The problem:
The vertices of a convex polygon of 2007 sides are numbered from 1 to
2007. Each side and diagonal are colored either in red or blue. Prove that, for any permutation of the vertices, it is always possible to
find two integers $m, n$ such that the segment connecting them has the
same color as before the permutation.
So, what I understand from the wording of the problem is that you have a polygon with sides and diagonals painted in a certain way and its vertices numbered from 1 to 2007. A permutation of the vertices would be something like changing the numbers on the vertices and leaving the overall color-setting unchanged. The following image shows and example for a pentagon.
My attempt
If my interpretation of the problem is correct, then my approach consists in trying to use the pigeonhole principle somehow. First, I thought I could think of two sets, let's say $R$ and $B$ such that they are composed by all the $(a,b)$, with $a \ne b$ between 1 to 2007 that are connected by a red or blue segment, respectively. Now, the amount of diagonals and segments is $(1002)(2007)+2007$, an odd amount. That means $|R|+|B|$ must be an odd number, which implies that one of them is greater than the other, or in other words, the mimimal difference between them is 1.
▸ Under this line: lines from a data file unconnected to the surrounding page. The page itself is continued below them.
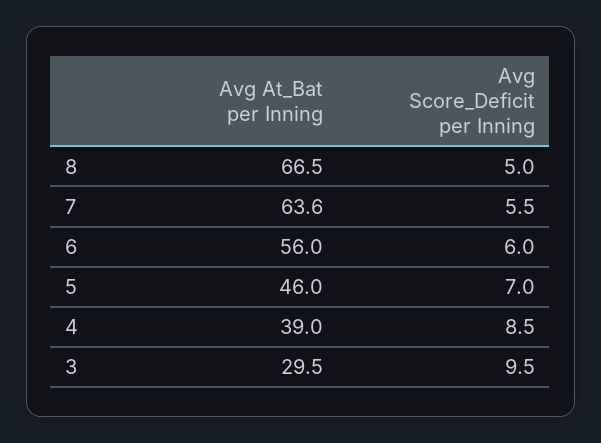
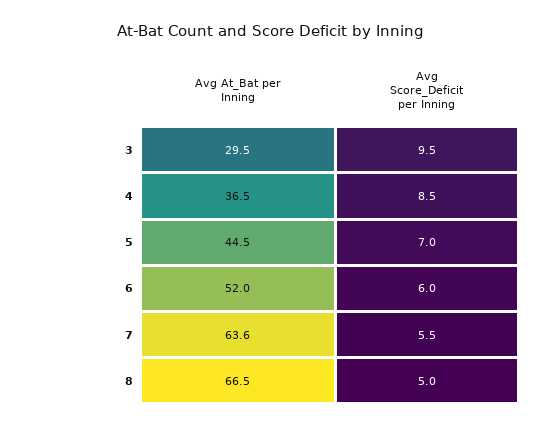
  {
    "Avg At_Bat per Inning": {
      "8": 66.5,
      "7": 63.6,
-     "6": 56,
+     "6": 52,
-     "5": 46,
+     "5": 44.5,
-     "4": 39,
+     "4": 36.5,
      "3": 29.5
    },
    "Avg Score_Deficit per Inning": {
      "8": 5,
      "7": 5.5,
      "6": 6,
      "5": 7,
      "4": 8.5,
      "3": 9.5
    }
  }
Suppose, for example, that $|R|=|B|+1$ then at least one of the pairs of numbers in the $R$ set will have to remain there, meaning the color of the segment joining them will be the same as before the permutation.
Concerns
At first I thought this could be right, but when checking for a particular case (a square), I realized one cannot simply put any arbitrary pair of numbers in whatever set, because depending on the initial configuration, there seems to be a defined limit for the types of pairs (diagonals or segments) that can be contained in sets $R$ and $B$.In other words, for a given permutation it is possible to define sets $R$ and $B$, but the converse is not true (any configuration of sets $R$ and $B$ does not necessarily results in a valid permutation of the polygon).
I would like to see some other approaches.
Best Answer
Previous nonsense completely replaced.
The graph has $\binom{2007}2=2013021$ edges. Since this is an odd number, there cannot be equal numbers of red and blue edges. Without loss of generality assume that there are more red edges than blue. Any permutation of the vertices induces a permutation of the edges, and it is clearly impossible for a permutation of the edges to send every red edge to a blue edge. Thus, some red edge must be sent to a red edge.